Despite the fact that the U.S. is the largest consumer of pharmaceuticals in the world, another, possibly more dramatic, health care shortage is looming: essential generic medications. Many of these drugs were already in short supply prior to the pandemic, and the problem is worsening by the week. But here’s the good news: It’s not too late for America to head off this crisis.
Of the more than 4 billion prescription medicines dispensed in the United States last year, only 20% were produced in America. Over the past few decades, America has lost a key domestic manufacturing industrial base, essential generic medicine ingredient manufacturing. We import the bulk of our most important generic medicine ingredients from foreign countries, especially China and India, who also have health care systems that have been overtaxed by the COVID-19 pandemic. This is an unsustainable and dangerous supply chain vulnerability.
Are we prepared for a scenario in which the vast majority of our essential generic medicines are unavailable because overseas manufacturers cannot — or will not — supply them? Now is the time to come together and bring back generic pharmaceutical manufacturing back to American soil.
We have abundant technology, knowledge and infrastructure to accomplish this here at home. What would it take to mobilize our forces and create a robust, sustainable supply chain of essential generic medications in our country? We need visionary public-private partnerships.

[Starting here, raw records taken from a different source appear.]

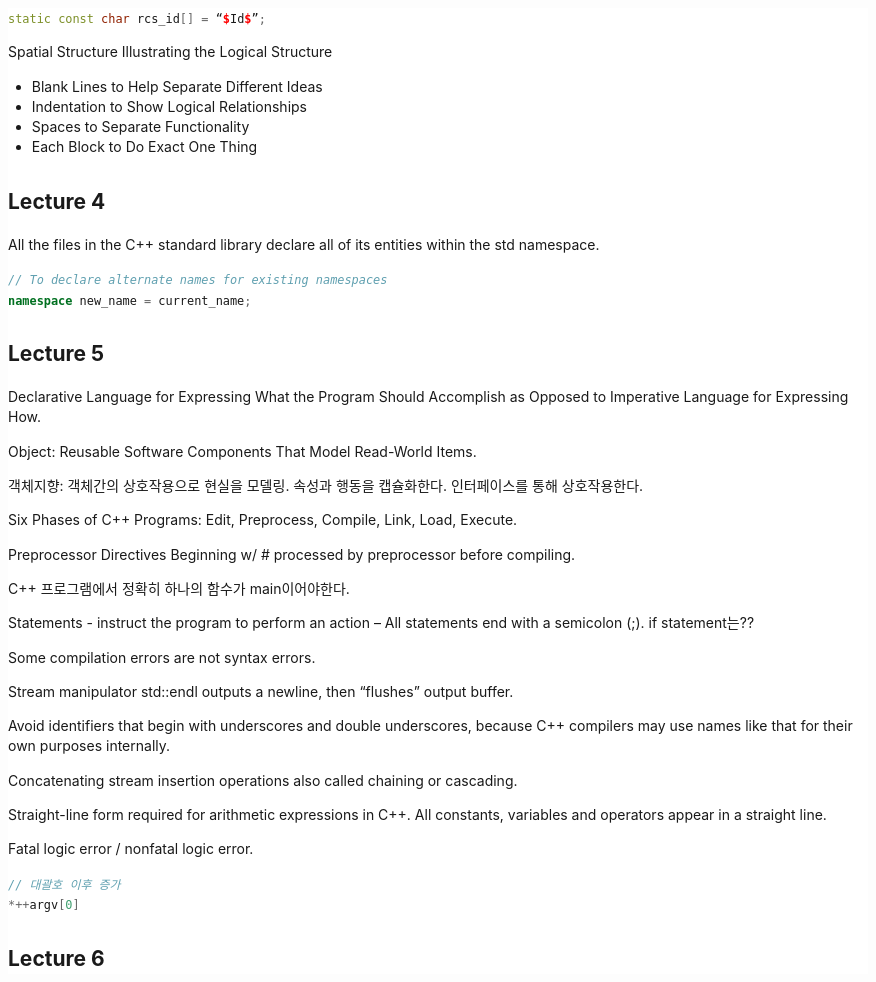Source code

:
 ```cpp
static const char rcs_id[] = “$Id$”;
```

Spatial Structure Illustrating the Logical Structure

- Blank Lines to Help Separate Different Ideas
- Indentation to Show Logical Relationships
- Spaces to Separate Functionality
- Each Block to Do Exact One Thing

## Lecture 4

All the files in the C++ standard library declare all of its entities within the std namespace.

```cpp
// To declare alternate names for existing namespaces
namespace new_name = current_name;
```

## Lecture 5

Declarative Language for Expressing What the Program Should Accomplish as Opposed to Imperative Language for Expressing How.

Object: Reusable Software Components That Model Read-World Items.

객체지향: 객체간의 상호작용으로 현실을 모델링. 속성과 행동을 캡슐화한다. 인터페이스를 통해 상호작용한다.

Six Phases of C++ Programs: Edit, Preprocess, Compile, Link, Load, Execute.

Preprocessor Directives Beginning w/ # processed by preprocessor before compiling.

C++ 프로그램에서 정확히 하나의 함수가 main이어야한다.

Statements - instruct the program to perform an action – All statements end with a semicolon (;). if statement는??

Some compilation errors are not syntax errors.

Stream manipulator std::endl outputs a newline, then “flushes” output buffer.

Avoid identifiers that begin with underscores and double underscores, because C++ compilers may use names like that for their own purposes internally.

Concatenating stream insertion operations also called chaining or cascading.

Straight-line form required for arithmetic expressions in C++. All constants, variables and operators appear in a straight line.

Fatal logic error / nonfatal logic error.

```cpp
// 대괄호 이후 증가
*++argv[0]
```

## Lecture 6
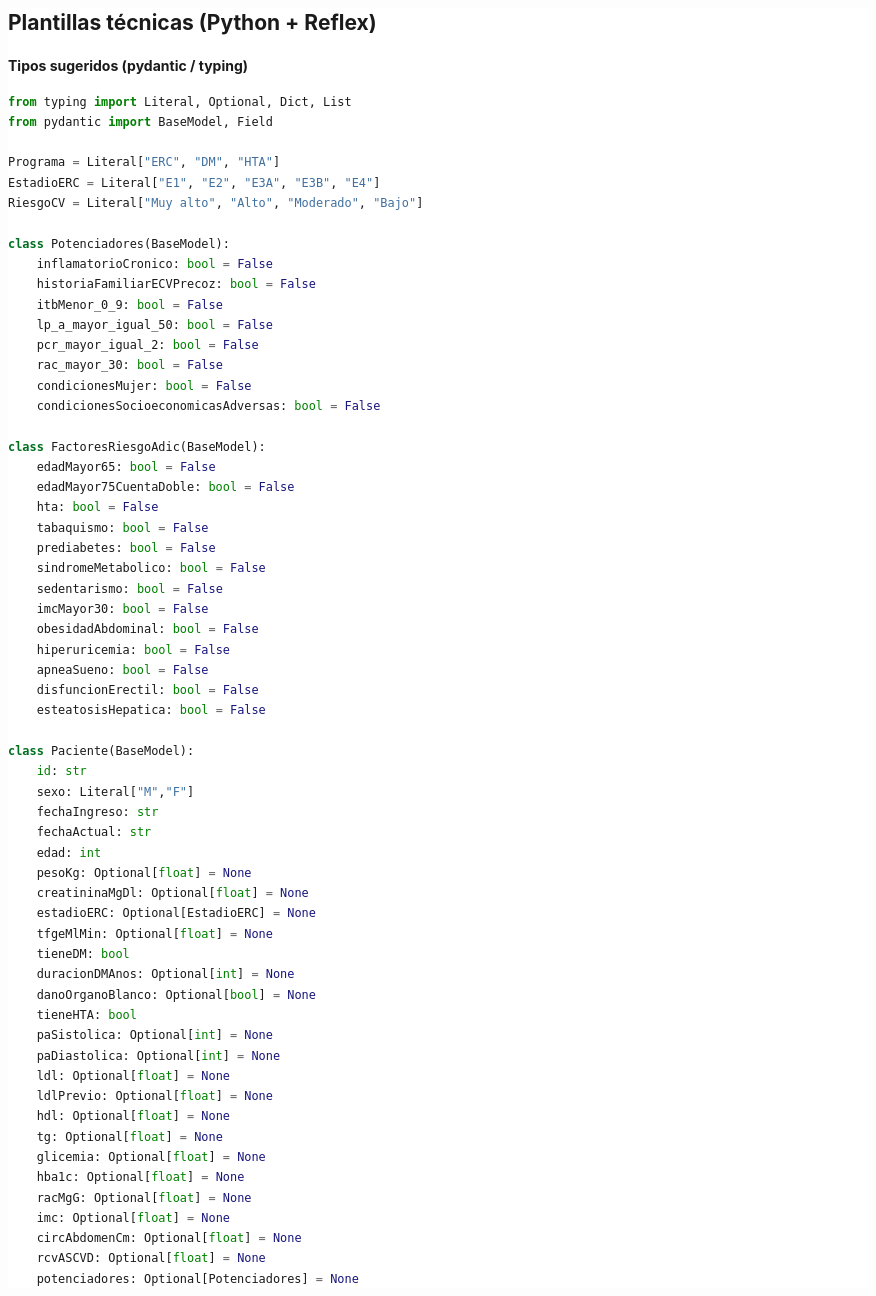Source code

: 
## Plantillas técnicas (Python + Reflex)

**Tipos sugeridos (pydantic / typing)**
```python
from typing import Literal, Optional, Dict, List
from pydantic import BaseModel, Field

Programa = Literal["ERC", "DM", "HTA"]
EstadioERC = Literal["E1", "E2", "E3A", "E3B", "E4"]
RiesgoCV = Literal["Muy alto", "Alto", "Moderado", "Bajo"]

class Potenciadores(BaseModel):
    inflamatorioCronico: bool = False
    historiaFamiliarECVPrecoz: bool = False
    itbMenor_0_9: bool = False
    lp_a_mayor_igual_50: bool = False
    pcr_mayor_igual_2: bool = False
    rac_mayor_30: bool = False
    condicionesMujer: bool = False
    condicionesSocioeconomicasAdversas: bool = False

class FactoresRiesgoAdic(BaseModel):
    edadMayor65: bool = False
    edadMayor75CuentaDoble: bool = False
    hta: bool = False
    tabaquismo: bool = False
    prediabetes: bool = False
    sindromeMetabolico: bool = False
    sedentarismo: bool = False
    imcMayor30: bool = False
    obesidadAbdominal: bool = False
    hiperuricemia: bool = False
    apneaSueno: bool = False
    disfuncionErectil: bool = False
    esteatosisHepatica: bool = False

class Paciente(BaseModel):
    id: str
    sexo: Literal["M","F"]
    fechaIngreso: str
    fechaActual: str
    edad: int
    pesoKg: Optional[float] = None
    creatininaMgDl: Optional[float] = None
    estadioERC: Optional[EstadioERC] = None
    tfgeMlMin: Optional[float] = None
    tieneDM: bool
    duracionDMAnos: Optional[int] = None
    danoOrganoBlanco: Optional[bool] = None
    tieneHTA: bool
    paSistolica: Optional[int] = None
    paDiastolica: Optional[int] = None
    ldl: Optional[float] = None
    ldlPrevio: Optional[float] = None
    hdl: Optional[float] = None
    tg: Optional[float] = None
    glicemia: Optional[float] = None
    hba1c: Optional[float] = None
    racMgG: Optional[float] = None
    imc: Optional[float] = None
    circAbdomenCm: Optional[float] = None
    rcvASCVD: Optional[float] = None
    potenciadores: Optional[Potenciadores] = None
```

Engineering researchers in universities including MIT, Rutgers and Virginia Commonwealth University are creating advanced manufacturing methods which dramatically reduce the financial and environmental cost of producing pharmaceuticals. These include advances in continuous flow processing, which produces active pharmaceutical ingredients (APIs) in an uninterrupted stream — instead of batch-by-batch processes, as they are commonly produced today. Continuous flow processing is much more cost effective than batch processing and generates less waste. More importantly, APIs produced in this way are more consistent and tend to be of higher quality.
Much of the research to create these methods is currently funded by nonprofit organization grants to universities seeking to make life-saving medications more accessible to the developing world. If we are to re-secure this critical industrial base, government, private corporations and nonprofits must act quickly to tap into these advanced pharmaceutical manufacturing breakthroughs for the benefit of the U.S. population as well.
Coming together to manufacture critical generic medicines and their ingredients in the U.S. is essential to ensuring the health care of Americans and is a matter of national public health security.
This is urgently needed for the treatment of COVID-19. Essential generic medicines include sedatives and other drugs to help patients who require ventilators, medicines to support blood pressure control, and antibiotics to help fight infections common in these patients. It is equally necessary for the post-pandemic world. A commitment to domestic manufacturing of essential generic medicines will bring significant benefit to society. It will also boost the U.S. economy by providing a highly skilled workforce for the future. In other words, it will save — and improve the quality of — millions of lives.
We stand in a transformative moment in American history and have the advantage of awareness. The actions we take today will have a significant impact on the future. In the midst of this devastating COVID-19 there can be a silver lining. Let us seize this rare opportunity by bringing the public and private sectors together to build a safer, healthier and more hopeful American future for generations to come. We can do it, here and now.
Barbara D. Boyan is the Alice T. and William H. Goodwin Jr. Dean of Virginia Commonwealth University’s College of Engineering. Dr. Eric S. Edwards is co-founder, president and CEO of pharmaceutical startup Phlow Corp., as well as the chair of VCU’s School of Pharmacy Graduate Advisory Board. B. Frank Gupton, also a co-founder of Phlow Corp., is chair of the VCU College of Engineering’s Department of Chemical and Life Science Engineering, as well as director of the Medicines for All Institute.